→ Trecho apresentado
_ _ _ _

Como os futuros engenheiros pensam o seu sindicato e o movimento sindical do amanhã

Estudantes de engenharia do Coletivo Força Motriz oferecem um olhar da geração Z ao sindicalismo, enquanto vivem entre medos, incertezas e a constatação de que estão sozinhos em um mundo do trabalho cada vez mais precarizado e informal

Na posse da diretoria do Sindicato dos Engenheiros no Estado do Rio de Janeiro, um grupo de pessoas se destacava no auditório lotado. Em meio à maioria de engenheiros e engenheiras aposentados ou em fase avançada de carreira, os jovens na casa dos 20 anos — estudantes de engenharia do Coletivo Força Motriz (CFM), escritório modelo de engenharia popular parceiro do Senge RJ no Curso André Rebouças para estudantes negros e periféricos — representavam mais do que a presença de companheiros na luta contra a elitização das engenharias. Simbolizavam, ao mesmo tempo, esperança e desafio.

Eles e elas estão no centro de uma das questões mais urgentes para um movimento sindical que vem decrescendo continuamente na última década: como renovar os quadros e, assim, manter viva a organização dos trabalhadores da categoria em torno da conquista e garantia de direitos e, para além das pautas corporativas, como fortalecer os sindicatos como espaços de organização e de lutas sociais e políticas.

_ _ _ _

→ Listagem de dados
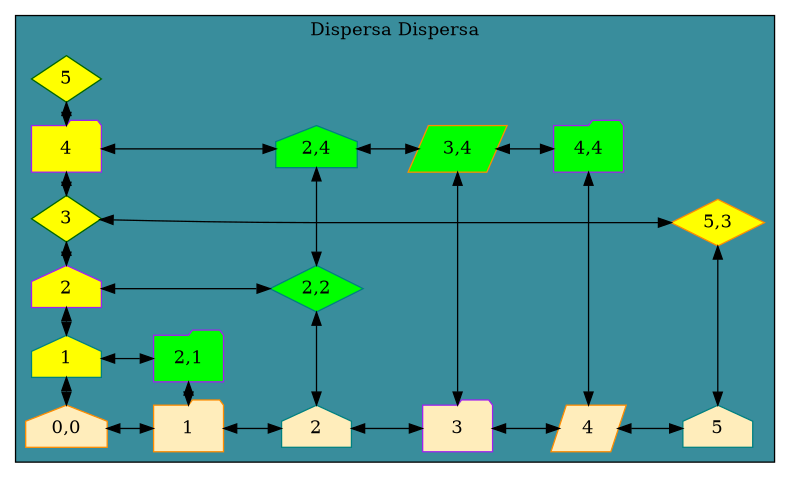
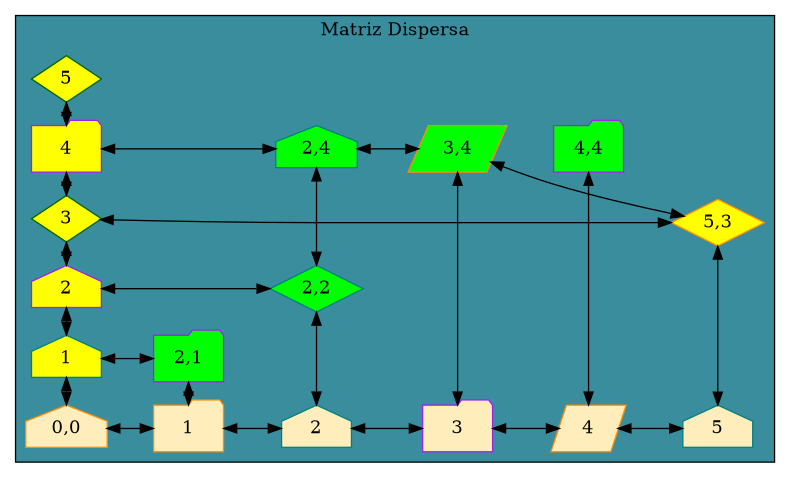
  digraph {
    rankdir=LR
    node [color=darkorange fillcolor="#FFEDBB" shape=house style=filled group=1]
    edge [dir=both]
    n1 [label="0,0" group=""]
    n2 [color=teal fillcolor=yellow group=2 label=1]
    n3 [color=purple fillcolor=yellow group=3 label=2]
    n4 [color=darkgreen fillcolor=yellow group=4 label=3 shape=diamond]
    n5 [color=purple fillcolor=yellow group=5 label=4 shape=folder]
    n6 [color=darkgreen fillcolor=yellow group=6 label=5 shape=diamond]
    n7 [label=1 shape=folder]
    n8 [color=purple fillcolor=green group=2 label="2,1" shape=folder]
    n9 [color=teal label=2]
    n10 [color=teal fillcolor=green group=3 label="2,2" shape=diamond]
    n11 [color=teal fillcolor=green group=5 label="2,4"]
    n12 [color=purple label=3 shape=folder]
    n13 [fillcolor=green group=5 label="3,4" shape=parallelogram]
    n14 [label=4 shape=parallelogram]
    n15 [color=purple fillcolor=green group=5 label="4,4" shape=folder]
    n16 [color=teal label=5]
    n17 [fillcolor=yellow group=4 label="5,3" shape=diamond]
    subgraph cluster_1 {
      bgcolor="#398D9C"
-     label="Dispersa Dispersa"
+     label="Matriz Dispersa"
      subgraph sub_2 {
        bgcolor="#398D9C"
        label="Matriz Dispersa"
        rank=same
        n1
        n2
        n3
        n4
        n5
        n6
      }
      subgraph sub_3 {
        bgcolor="#398D9C"
        label="Matriz Dispersa"
        rank=same
        n7
        n8
      }
      subgraph sub_4 {
        bgcolor="#398D9C"
        label="Matriz Dispersa"
        rank=same
        n9
        n10
        n11
      }
      subgraph sub_5 {
        bgcolor="#398D9C"
        label="Matriz Dispersa"
        rank=same
        n12
        n13
      }
      subgraph sub_6 {
        bgcolor="#398D9C"
        label="Matriz Dispersa"
        rank=same
        n14
        n15
      }
      subgraph sub_7 {
        bgcolor="#398D9C"
        label="Matriz Dispersa"
        rank=same
        n16
        n17
      }
    }
    n1 -> n2
    n1 -> n7
    n2 -> n3
    n2 -> n8
    n3 -> n4
    n3 -> n10
    n4 -> n5
    n4 -> n17
    n5 -> n6
    n5 -> n11
    n7 -> n8
    n7 -> n9
    n9 -> n10
    n9 -> n12
    n10 -> n11
    n11 -> n13
    n12 -> n13
    n12 -> n14
-   n13 -> n15
+   n13 -> n17
    n14 -> n15
    n14 -> n16
    n16 -> n17
  }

_ _ _ _

→ Conjunto de tarefas
(a) Imprima a parte do texto sobre os futuros engenheiros e o sindicalismo que começa em "Na posse da" e termina em "esperança e desafio.".
(b) Prossiga com o texto sobre os futuros engenheiros e o sindicalismo a partir do ponto em que ele termina.

→ Resultados por tarefa
(a)
Na posse da diretoria do Sindicato dos Engenheiros no Estado do Rio de Janeiro, um grupo de pessoas se destacava no auditório lotado. Em meio à maioria de engenheiros e engenheiras aposentados ou em fase avançada de carreira, os jovens na casa dos 20 anos — estudantes de engenharia do Coletivo Força Motriz (CFM), escritório modelo de engenharia popular parceiro do Senge RJ no Curso André Rebouças para estudantes negros e periféricos — representavam mais do que a presença de companheiros na luta contra a elitização das engenharias. Simbolizavam, ao mesmo tempo, esperança e desafio.

(b)
A esperança de renovação encontra uma barreira que, até então, todo o movimento associativo ainda não conseguiu superar: a dificuldade de conquistar mentes e corações de gerações que vivenciam hoje um mundo do trabalho totalmente distinto daquele em que os sindicatos surgiram — e onde a importância da organização coletiva e da militância por trabalho digno parecia mais real, mais próxima, mais possível.

“O desafio é amplo. Tem a ver com a renovação das pautas do movimento sindical. A conjuntura brasileira das relações de trabalho mudou radicalmente nos últimos anos. A uberização surgiu em todos os espaços, as terceirizações se aprofundaram e a ‘PJotização’ foi catapultada, driblando leis e garantias que o movimento sindical conquistou historicamente. Nesse cenário, é importante dar centralidade a pautas como a redução das jornadas de trabalho, o salário mínimo profissional, reconectar os sindicatos à realidade de quem realmente precisa deles: aqueles que estão acostumados com o desemprego, com a informalidade, com a precarização. Essas novas gerações não veem os sindicatos discutindo isso”, aponta Pedro Monforte, diretor do Senge RJ.

Levi de Oliveira Pires Neto, coordenador do CFM e Pedro Enrique Monforte, diretor do Senge RJ.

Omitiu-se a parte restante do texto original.